The City watchdog yesterday told financial companies they face a 10 per cent increase in the fees they must pay to finance it as regulation of the City is stepped up.
However, the Financial Services Authority (FSA) said 60 per cent of firms would pay less because the rises would fall most heavily on the biggest and most risky institutions that will be subject to its new "intensive scrutiny".
The FSA will spend £454.7m supervising Britain's financial services industry in the 2010/11 financial year, up from £413.8m in 2009/10. The watchdog said the costs of 280 extra staff taken on during the past year to grapple with the continuing effects of the financial crisis would, on their own, push up overall fees by 4 per cent.

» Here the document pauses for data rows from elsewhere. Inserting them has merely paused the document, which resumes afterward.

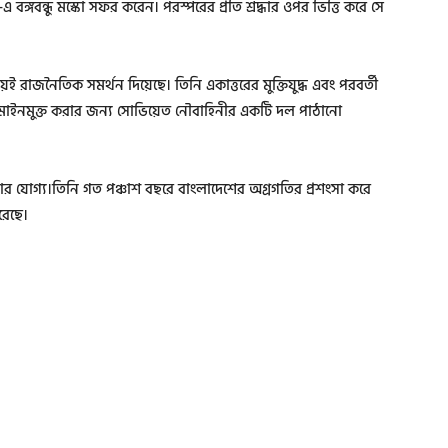
এ বঙ্গবন্ধু মস্কো সফর করেন। পরস্পরের প্রতি শ্রদ্ধার ওপর ভিত্তি করে সে
ই রাজনৈতিক সমর্থন দিয়েছে। তিনি একাত্তরের মুক্তিযুদ্ধ এবং পরবর্তী
কে মাইনমুক্ত করার জন্য সোভিয়েত নৌবাহিনীর একটি দল পাঠানো
সার যোগ্য।তিনি গত পঞ্চাশ বছরে বাংলাদেশের অগ্রগতির প্রশংসা করে
রেছে।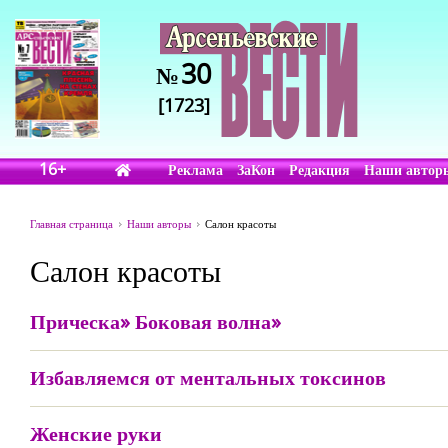
30
№
[1723]
16+
Реклама
ЗаКон
Редакция
Наши автор
Главная страница
Наши авторы
Салон красоты
Салон красоты
Прическа» Боковая волна»
Избавляемся от ментальных токсинов
Женские руки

Smaller financial advisers will see their fees reduced, with many likely to pay a new minimum fee of £1,000 compared with £1,850 previously. There will be no additional minimum fees for firms trading across several business areas, reducing costs on, for example, advisers who sell life insurance, mortgages and general insurance. But standalone mortgage brokers and general insurance brokers will see minimum fees rising sharply. They had previously paid minimums of £745 and £450 respectively.
Companies requiring more intensive supervision will pay much more than that, with general insurers particularly hard hit – their fees will go up 45 per cent. Banks have already faced substantial rises but will have to pay yet more. Deposit-takers, for example, face a 12 per cent rise.
The fee packages are, however, headline numbers and do not include discounts as a result of the regulator's rapidly increasing income from fines. This will knock 7 per cent off financial companies' regulation costs for the next financial year. More heavy fines are expected, particularly among mortgage lenders, which the FSA is investigating. But financial companies have been told they face a crackdown so that miscreants will subsidise compliant firms through a sharp increase in penalties.
"We recognise any increase in the industry's costs is unwelcome at a time when margins are under pressure," said Hector Sants, the FSA's chief executive, who revealed this week that he will stand down in the summer. "However, the overall increases are necessary to deliver our new intensive supervisory approach."
Simon Morris, a partner at City law firm Cameron McKenna, said: "The FSA is showing it means business and is acquiring both budget and manpower to continue its aggressive approach to enforcement. All firms should heed this latest warning and redouble their efforts to ensure their systems and controls are adequate."